Market Report: Base Metals Support Silver

Base metals have perked up this week, which on top of earlier rises places copper up 5% in the last thirty days. Lead is up 10%, zinc is up 5% in the last month and nickel is up 40% in the last six months. These performances appear to be underwriting silver prices relative to gold.

base metals 1

Since last Friday’s close, gold is up $4 on the week at $1298 in European trade this morning. Silver is up 24 cents over the same timescale at $16.67, but at one point yesterday traded up to $16.90 before the algos reined it back.

Silver’s improvement is reflected in our headline chart above, having risen by 6.6% since the December 2017 low against gold’s rise of only 4.5%. In relative terms this is still an underperformance for silver, which as a rule of thumb could be expected to have risen by nearly twice as much as gold. This hasn’t happened, but better prospects for silver can be seen in the next chart, of the gold/silver ratio.
Base metals 2The ratio’s peak coincided with the end of the gold and silver bear markets in December 2015, as one would expect given silver is nearly twice as volatile as gold. It then fell as silver rallied from $13.75 to $21 in mid-2016, while gold recovered from $1050 to $1375. Since then silver has underperformed, taking the ratio back to over 80, but failing to break the previous high at 83 and having turned down under the previous bear market channel, represented by the two parallel lines.

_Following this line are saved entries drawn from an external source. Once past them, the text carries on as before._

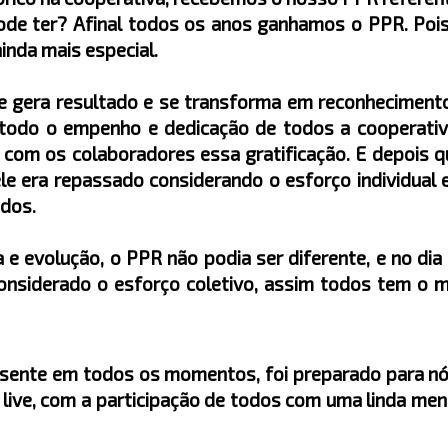
ode ter? Afinal todos os anos ganhamos o PPR. Poi
inda mais especial.
e gera resultado e se transforma em reconheciment
odo o empenho e dedicação de todos a cooperativ
 com os colaboradores essa gratificação. E depois 
e era repassado considerando o esforço individual 
ados.
evolução, o PPR não podia ser diferente, e no dia
 considerado o esforço coletivo, assim todos tem o
resente em todos os momentos, foi preparado para n
a live, com a participação de todos com uma linda m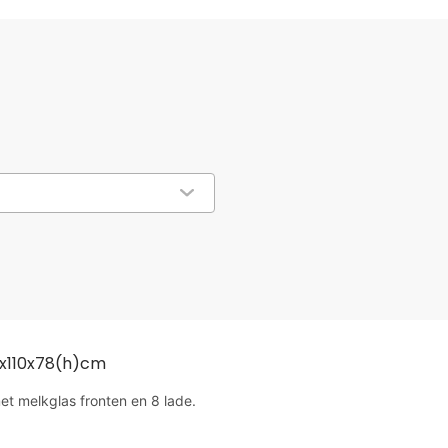
x110x78(h)cm
et melkglas fronten en 8 lade.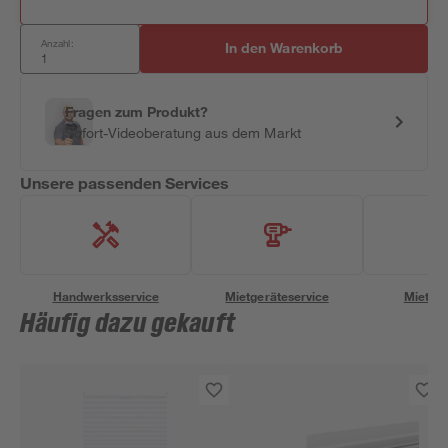
Anzahl:
In den Warenkorb
Fragen zum Produkt?
Sofort-Videoberatung aus dem Markt
Unsere passenden Services
Handwerksservice
Mietgeräteservice
Miettra
Häufig dazu gekauft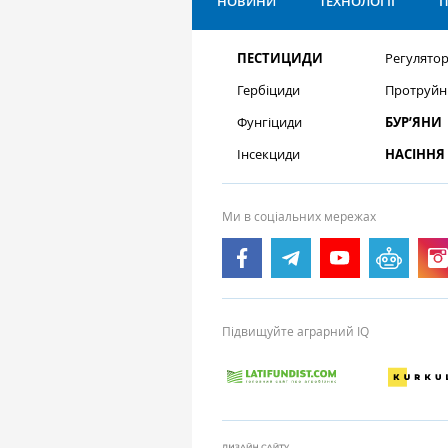
НОВИНИ
ТЕХНОЛОГІЇ
П
ПЕСТИЦИДИ
Регулятор
Гербіциди
Протруйн
Фунгіциди
БУР’ЯНИ
Інсекциди
НАСІННЯ
Ми в соціальних мережах
Підвищуйте аграрний IQ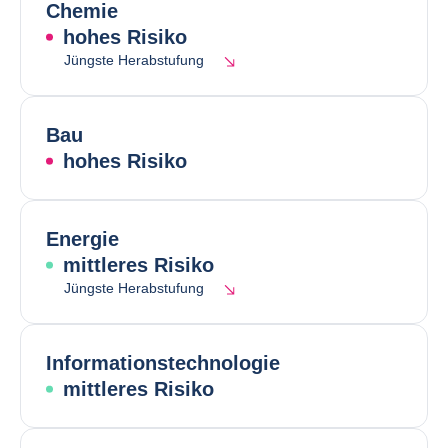
Chemie
hohes Risiko
Jüngste Herabstufung
Bau
hohes Risiko
Energie
mittleres Risiko
Jüngste Herabstufung
Informationstechnologie
mittleres Risiko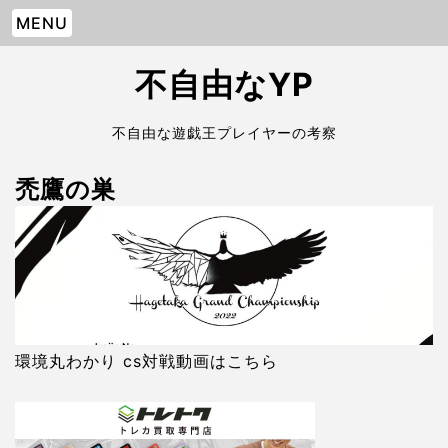
MENU
不自由なYP
不自由な遊戯王プレイヤーの考察
禿鷹の巣
環境丸わかり cs対戦動画はこちら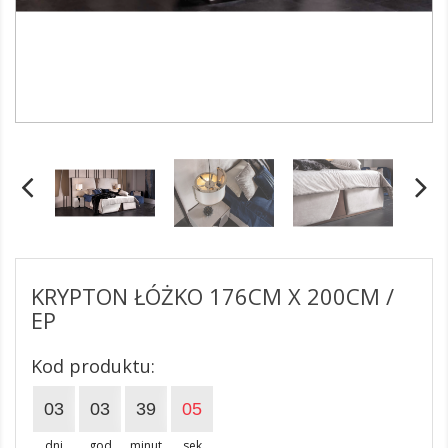
KRYPTON ŁÓŻKO 176CM X 200CM /
EP
Kod produktu:
03
03
39
05
dni
god
minut
sek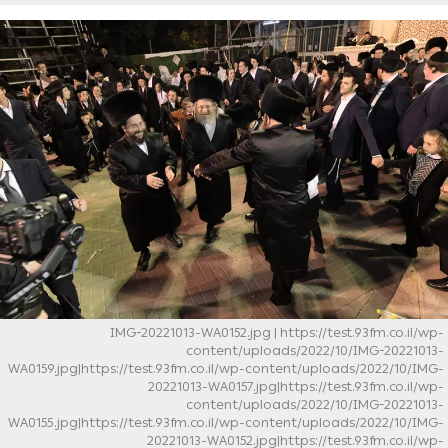
IMG-20221013-WA0152.jpg
| https://test.93fm.co.il/wp-
content/uploads/2022/10/IMG-20221013-
WA0159.jpg|https://test.93fm.co.il/wp-content/uploads/2022/10/IMG-
20221013-WA0157.jpg|https://test.93fm.co.il/wp-
content/uploads/2022/10/IMG-20221013-
WA0155.jpg|https://test.93fm.co.il/wp-content/uploads/2022/10/IMG-
20221013-WA0152.jpg|https://test.93fm.co.il/wp-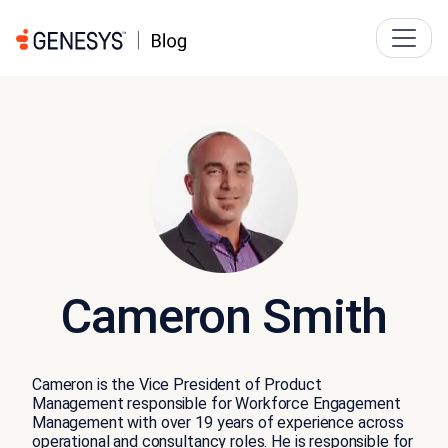
Cameron Smith
Cameron is the Vice President of Product
Management responsible for Workforce Engagement
Management with over 19 years of experience across
operational and consultancy roles. He is responsible for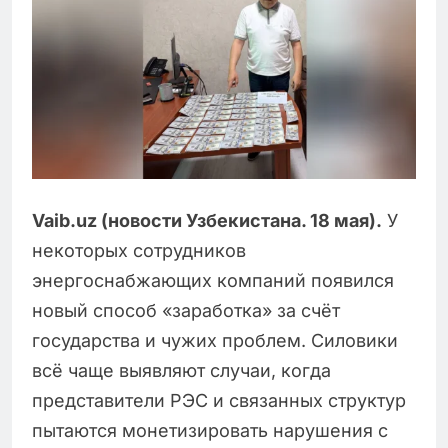
Vaib.uz (новости Узбекистана. 18 мая).
У
некоторых сотрудников
энергоснабжающих компаний появился
новый способ «заработка» за счёт
государства и чужих проблем. Силовики
всё чаще выявляют случаи, когда
представители РЭС и связанных структур
пытаются монетизировать нарушения с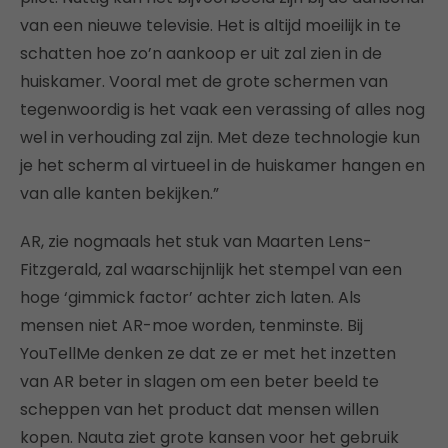
van een nieuwe televisie. Het is altijd moeilijk in te
schatten hoe zo’n aankoop er uit zal zien in de
huiskamer. Vooral met de grote schermen van
tegenwoordig is het vaak een verassing of alles nog
wel in verhouding zal zijn. Met deze technologie kun
je het scherm al virtueel in de huiskamer hangen en
van alle kanten bekijken.”
AR, zie nogmaals het stuk van Maarten Lens-
Fitzgerald, zal waarschijnlijk het stempel van een
hoge ‘gimmick factor’ achter zich laten. Als
mensen niet AR-moe worden, tenminste. Bij
YouTellMe denken ze dat ze er met het inzetten
van AR beter in slagen om een beter beeld te
scheppen van het product dat mensen willen
kopen. Nauta ziet grote kansen voor het gebruik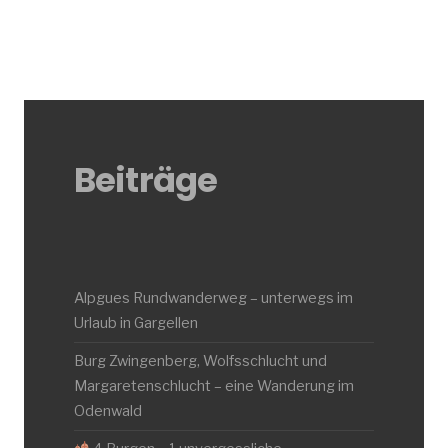
Beiträge
Alpgues Rundwanderweg – unterwegs im
Urlaub in Gargellen
Burg Zwingenberg, Wolfsschlucht und
Margaretenschlucht – eine Wanderung im
Odenwald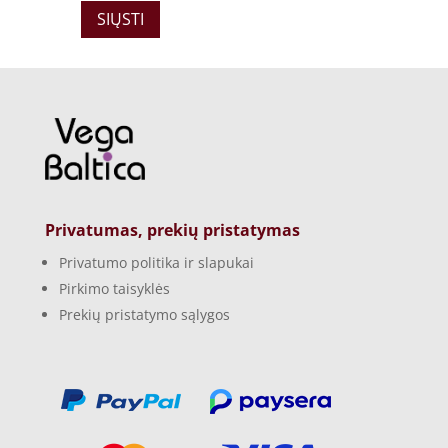
Privatumas, prekių pristatymas
Privatumo politika ir slapukai
Pirkimo taisyklės
Prekių pristatymo sąlygos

Comex futures are a Janus so far as silver is concerned. Establishment players in the bullion banks treat it as a poor man’s gold, while new commercial uses for it arise all the time. Even without a monetary role, which let’s face it officially ended in the late nineteenth century, the price appears suppressed.

It is becoming clear that the commodity cycle is now firmly bullish, with energy and the raw materials for production rising in price. The other side of this coin is falling purchasing power for fiat currencies, and we are certainly seeing this dramatically in the weaker ones, such as the Turkish lira and Indonesian rupiah. But in the majors, the dollar’s trade weighted index appears to be topping out after an impressive rally, driven by a decline in the euro. However, with the Italian political scare beginning to be seen as toothless, perhaps the euro is due for a better run, weakening the dollar. One thing is certain, and that is Eurozone interest rates and bond yields are badly mispriced, given the state of the Eurozone’s improved economy. The ECB is bound to begin to correct that, starting with a withdrawal of all bond purchases.

The ECB really has no choice. If it fails to act the markets will take charge, potentially dramatically. A strengthening euro will weaken the dollar as its main counterpart, lending further support to both precious and base metals.